Exercise
Print the data below exactly, but only the lines from the one containing "FIG. 8. Scaling" down to the one containing "Figure 9. ( A)", inclusive.

Supplied data
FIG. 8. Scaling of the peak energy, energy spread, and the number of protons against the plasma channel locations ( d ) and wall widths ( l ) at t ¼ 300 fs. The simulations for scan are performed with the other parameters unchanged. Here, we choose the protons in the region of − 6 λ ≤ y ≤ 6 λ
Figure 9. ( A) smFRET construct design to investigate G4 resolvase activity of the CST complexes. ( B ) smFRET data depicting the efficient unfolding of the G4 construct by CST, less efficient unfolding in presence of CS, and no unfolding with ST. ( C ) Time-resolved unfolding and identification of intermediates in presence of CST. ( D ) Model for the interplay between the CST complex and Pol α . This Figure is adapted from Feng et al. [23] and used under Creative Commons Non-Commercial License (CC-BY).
--
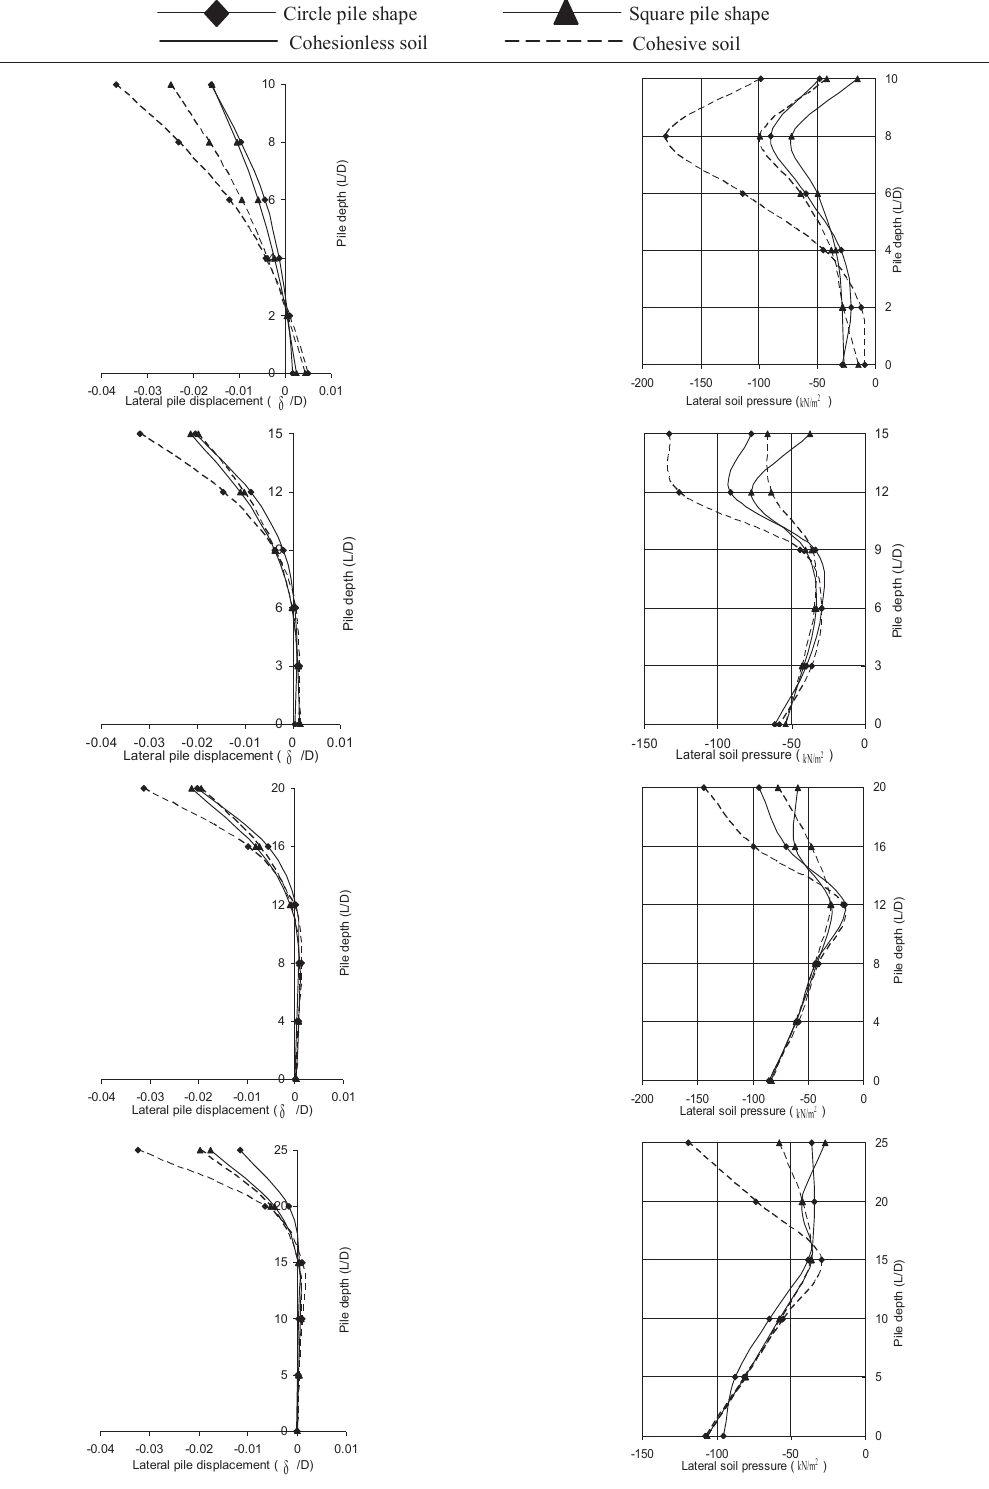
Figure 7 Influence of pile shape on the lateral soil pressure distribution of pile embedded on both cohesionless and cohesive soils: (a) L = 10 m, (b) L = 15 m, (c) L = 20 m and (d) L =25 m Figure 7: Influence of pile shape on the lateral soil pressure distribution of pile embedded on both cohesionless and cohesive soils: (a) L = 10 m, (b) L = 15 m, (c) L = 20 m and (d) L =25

Result for this task
FIG. 8. Scaling of the peak energy, energy spread, and the number of protons against the plasma channel locations ( d ) and wall widths ( l ) at t ¼ 300 fs. The simulations for scan are performed with the other parameters unchanged. Here, we choose the protons in the region of − 6 λ ≤ y ≤ 6 λ
Figure 9. ( A) smFRET construct design to investigate G4 resolvase activity of the CST complexes. ( B ) smFRET data depicting the efficient unfolding of the G4 construct by CST, less efficient unfolding in presence of CS, and no unfolding with ST. ( C ) Time-resolved unfolding and identification of intermediates in presence of CST. ( D ) Model for the interplay between the CST complex and Pol α . This Figure is adapted from Feng et al. [23] and used under Creative Commons Non-Commercial License (CC-BY).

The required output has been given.